Toulouse, le 22 mars 2002

Explosion de l’usine AZF de Toulouse

Six mois après la catastrophe, il apparaît qu’aucune explication satisfaisante n’a pu être avancée par les autorités compétentes en ce qui concerne la cause de l’explosion qui a détruit l’unité de production et de conditionnement des ammonitrates sur le site de l’usine AZF de Toulouse.

Lesdites " autorités ", après s’être fourvoyées dans une première tentative d’explication qui a dû être abandonnée, persiste à vouloir trouver la cause de l’explosion dans une réaction purement chimique. Or, une telle hypothèse ne permet pas de comprendre toute une série de témoignages qui ont été écartés par les enquêteurs mais qui n’en demeurent pas moins crédibles.

Parmi ces témoignages, ceux de plusieurs témoins qui ont vu des " éclairs " ou des " flash " quelques instants avant l’explosion. Selon l’un de ces témoins, ces éclairs se seraient produits au raz du sol ou le long de certaines structures en se propageant dans une direction bien précise (nord-ouest). Il faut aussi considérer les chocs électriques qui ont été ressentis, juste avant la déflagration, par plusieurs personnes travaillant sur le site A ZF ainsi que les incidents informatiques qui ont précédé la catastrophe des quelques secondes.

Aucun de ces témoignages ne peut s’expliquer par un phénomène chimique. Ils attestent, bien au contraire, de la réalité d’un phénomène physique – et plus spécifiquement électrique – qui aurait précédé la catastrophe de quelques secondes.

Il apparaît, par ailleurs, que les enregistreurs d’EDF-RTE font état d’un incident électrique qui aurait affecté le poste " Ramier " et le poste " Lafourguette " environ neuf secondes avant la déflagration principale. Pour mémoire, le poste 63-20 kV de l’île du Ramier est un " poste-client " appartenant à la SNPE. Le poste " Lafourguette " est le poste EDF qui alimente la SNPE par une liaison 63 kV souterraine.

La SNPE dispose, en outre, d’une unité d’autoproduction composée de deux turbines à gaz de 5,1 MW chacune. Au moment de l’accident, cette unité était en phase de maintenance et la SNPE était alimentée par EDF.

On est en droit de penser qu’ un incident électrique a affecté le transformateur 62/20 kV de la SNPE, entraînant la mise à la terre de l’une des phases de l’alimentation triphasée. Selon certaines sources " officieuses ", ce transformateur n’aurait d’ailleurs pas été installé selon les règles habituelles, notamment en ce qui concerne la mise à la terre de l’installation.

La mise à la terre accidentelle d’une phase entraîne, pendant un court instant, l’apparition d’un " courant de défaut " dont le voltage est celui de l’installation incriminée (63 ou 20 kV sur un transfo HTA/HTB) et dont l’intensité peut atteindre la dizaine de milliers d’ampères. Selon les lois classiques de l’électricité, ce courant de défaut va s’écouler dans le sol de façon à " fermer le circuit ", c’est-à-dire en retournant, par le plus court chemin possible, vers sont point d’injection, en l’occurrence le poste EDF de Lafourguette.

■ ■ ■ ■ ■ ■ ■

_Consignes_
A. Dans le texte sur l'explosion de l'usine AZF, de quoi se compose l'unité d'autoproduction de la SNPE ?
B. Écrivez la suite du texte sur l'explosion de l'usine AZF après sa dernière phrase.

Données de lecture de graphiques:
■ ■ ■ ■ ■ ■ ■

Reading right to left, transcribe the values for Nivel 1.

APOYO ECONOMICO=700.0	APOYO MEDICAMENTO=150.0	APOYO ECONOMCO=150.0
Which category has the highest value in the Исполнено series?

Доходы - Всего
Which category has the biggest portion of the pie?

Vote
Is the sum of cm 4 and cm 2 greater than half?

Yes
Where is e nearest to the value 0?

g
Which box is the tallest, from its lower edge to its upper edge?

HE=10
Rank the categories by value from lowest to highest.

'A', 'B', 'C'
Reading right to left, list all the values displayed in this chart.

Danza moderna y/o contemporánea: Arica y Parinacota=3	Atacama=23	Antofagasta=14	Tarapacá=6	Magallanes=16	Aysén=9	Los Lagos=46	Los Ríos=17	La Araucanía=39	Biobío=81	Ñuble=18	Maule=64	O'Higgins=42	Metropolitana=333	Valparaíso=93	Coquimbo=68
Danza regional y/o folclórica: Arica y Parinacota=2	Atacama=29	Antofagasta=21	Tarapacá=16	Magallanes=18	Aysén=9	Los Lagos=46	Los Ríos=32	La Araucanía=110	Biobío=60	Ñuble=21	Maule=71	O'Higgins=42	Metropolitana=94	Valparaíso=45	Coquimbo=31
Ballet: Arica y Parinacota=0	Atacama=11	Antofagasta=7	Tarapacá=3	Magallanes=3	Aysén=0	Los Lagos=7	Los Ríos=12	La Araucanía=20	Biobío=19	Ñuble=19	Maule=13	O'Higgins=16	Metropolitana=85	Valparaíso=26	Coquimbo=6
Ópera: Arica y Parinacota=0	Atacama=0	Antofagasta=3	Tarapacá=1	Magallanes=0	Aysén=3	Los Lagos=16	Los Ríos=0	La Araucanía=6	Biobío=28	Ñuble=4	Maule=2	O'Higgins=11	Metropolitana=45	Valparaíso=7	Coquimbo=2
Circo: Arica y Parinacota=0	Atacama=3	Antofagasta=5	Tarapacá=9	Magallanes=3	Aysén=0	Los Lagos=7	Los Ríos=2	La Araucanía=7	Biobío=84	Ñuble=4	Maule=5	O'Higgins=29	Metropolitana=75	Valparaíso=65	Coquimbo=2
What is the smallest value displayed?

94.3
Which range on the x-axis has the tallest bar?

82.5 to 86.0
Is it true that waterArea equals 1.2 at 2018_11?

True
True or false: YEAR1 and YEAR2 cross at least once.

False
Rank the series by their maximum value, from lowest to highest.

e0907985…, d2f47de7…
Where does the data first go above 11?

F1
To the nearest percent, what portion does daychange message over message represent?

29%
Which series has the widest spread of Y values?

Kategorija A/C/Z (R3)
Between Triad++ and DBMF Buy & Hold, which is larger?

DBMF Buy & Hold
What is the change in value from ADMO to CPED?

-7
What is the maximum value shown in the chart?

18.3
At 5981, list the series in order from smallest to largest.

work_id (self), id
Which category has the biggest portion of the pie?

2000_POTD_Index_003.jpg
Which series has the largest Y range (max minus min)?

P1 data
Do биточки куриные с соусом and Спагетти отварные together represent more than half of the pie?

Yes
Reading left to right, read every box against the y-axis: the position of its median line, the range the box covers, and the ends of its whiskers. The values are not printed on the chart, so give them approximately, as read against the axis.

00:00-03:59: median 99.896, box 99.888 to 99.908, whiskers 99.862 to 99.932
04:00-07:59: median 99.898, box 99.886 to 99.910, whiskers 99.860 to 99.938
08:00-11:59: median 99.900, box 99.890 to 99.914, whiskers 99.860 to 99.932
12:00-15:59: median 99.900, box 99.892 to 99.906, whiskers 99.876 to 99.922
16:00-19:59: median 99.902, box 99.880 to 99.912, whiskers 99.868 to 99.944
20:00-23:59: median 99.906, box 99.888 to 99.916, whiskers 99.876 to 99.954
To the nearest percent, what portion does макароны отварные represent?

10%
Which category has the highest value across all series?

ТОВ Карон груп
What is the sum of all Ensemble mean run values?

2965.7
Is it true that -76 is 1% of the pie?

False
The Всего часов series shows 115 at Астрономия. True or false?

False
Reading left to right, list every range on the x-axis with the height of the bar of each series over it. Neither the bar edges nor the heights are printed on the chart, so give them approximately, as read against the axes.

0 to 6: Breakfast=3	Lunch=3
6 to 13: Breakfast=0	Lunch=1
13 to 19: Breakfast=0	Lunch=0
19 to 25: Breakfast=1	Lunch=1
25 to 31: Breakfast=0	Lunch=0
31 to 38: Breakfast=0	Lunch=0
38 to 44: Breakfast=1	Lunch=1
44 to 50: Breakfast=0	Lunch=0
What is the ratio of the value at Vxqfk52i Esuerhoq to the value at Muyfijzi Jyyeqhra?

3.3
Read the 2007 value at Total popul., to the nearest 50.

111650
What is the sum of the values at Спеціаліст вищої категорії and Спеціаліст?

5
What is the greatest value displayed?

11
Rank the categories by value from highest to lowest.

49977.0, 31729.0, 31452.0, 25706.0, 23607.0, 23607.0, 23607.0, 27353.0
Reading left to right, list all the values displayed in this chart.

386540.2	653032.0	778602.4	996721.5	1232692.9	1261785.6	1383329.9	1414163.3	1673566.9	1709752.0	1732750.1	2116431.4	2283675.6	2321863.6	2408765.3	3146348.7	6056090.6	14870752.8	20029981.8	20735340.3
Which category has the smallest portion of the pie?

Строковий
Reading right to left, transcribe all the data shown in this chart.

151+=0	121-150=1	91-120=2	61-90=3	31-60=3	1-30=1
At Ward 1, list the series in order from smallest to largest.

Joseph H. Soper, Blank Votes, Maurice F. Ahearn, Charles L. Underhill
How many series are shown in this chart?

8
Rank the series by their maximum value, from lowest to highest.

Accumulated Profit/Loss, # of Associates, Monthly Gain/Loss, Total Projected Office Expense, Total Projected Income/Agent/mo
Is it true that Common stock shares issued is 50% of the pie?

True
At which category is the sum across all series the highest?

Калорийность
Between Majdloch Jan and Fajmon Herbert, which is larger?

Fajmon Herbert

■ ■ ■ ■ ■ ■ ■

_Réponses dans l'ordre_
A. De deux turbines à gaz de 5,1 MW chacune.

B.
L’examen des cartes et des photos aériennes montre que, dans ce cas, le courant de défaut généré par le poste " ramier-SNPE " se sera écoulé dans le sol en passant très exactement sous l’unité de production, de stockage et de conditionnement des nitrates d’ammonium de l’usine AZF.

Nous avons démontré, par ailleurs, que l’écoulement du courant de défaut a été facilité par la très grande conductivité électrique du sol gorgé d’eau et de produits chimiques qui accroissent la conductivité (nitrates, chlorures,…).

Il conviendrait, d’autre part, de vérifier si le premier déclenchement n’a pas engendré une tentative ratée de réenclenchement automatique. Les experts en électricité savent, en effet, qu’en cas de mauvais réenclenchement, le défaut peut s’aggraver par une importante montée en tension. Un mauvais réenclenchement, sur un réseau 63 kV, peut générer des gradients de potentiel supérieurs à 100.000 volts.

Il est en tous cas certain qu’un incident de ce type a pu porter les masses métalliques de l’usine AZF à un potentiel électrique très élevé, du moins celles qui étaient " à la masse " (en contact avec le sol). C’est le cas pour de nombreuses structures de bâtiments et même pour les armatures des dalles en béton armé de facture ancienne et qui se sont fissurées au fil du temps.

Portées à un haut potentiel électrique par le courant de défaut, ces armatures se seraient chargées à la façon des armatures d’un condensateur et, pour autant que certaines conditions soient réunies (gradient de potentiel, distance entre les armatures,…) ces condensateurs ont pu se décharger en produisant des arcs électriques. Pour mémoire, l’arc résulte de la forte ionisation de l’air qu’engendre un potentiel électrique élevé. L’air ionisé étant conducteur, le courant peut passer d’une armature à une autre en produisant l’arc qui est la manifestation lumineuse du phénomène. L’air ionisé est également porté localement à très haute température (4.000 à 10.000 °C). Cette température est très supérieure à la température de gazéification du nitrate d’ammonium (1150 °C) et pourra donc provoquer la rupture de la structure moléculaire de ce produit avec, pour résultat, sa décomposition en oxyde d’azote et en ammonium. L’ammonium, étant un radical instable, va immédiatement se transformer en gaz ammoniac en libérant de l’hydrogène. C’est cet hydrogène, en se mélangeant à l’oxygène de l’air, qui va constituer l’élément explosif. Comme indiqué dans notre note de synthèse (annexe du 23 février 2002), l’hydrogène détone pour des niveaux d’énergie très faibles (à partir de 0,009 . 10-3 joule) et pour des concentrations dans l’air également très faibles (entre 3,6 et 66,6 grammes par mètre cube). Voir à ce propos " Les dangers de l’électricité statique " dans les " Cahiers suisses de la sécurité du travail " - n°2 – 1959 – pp.671-690.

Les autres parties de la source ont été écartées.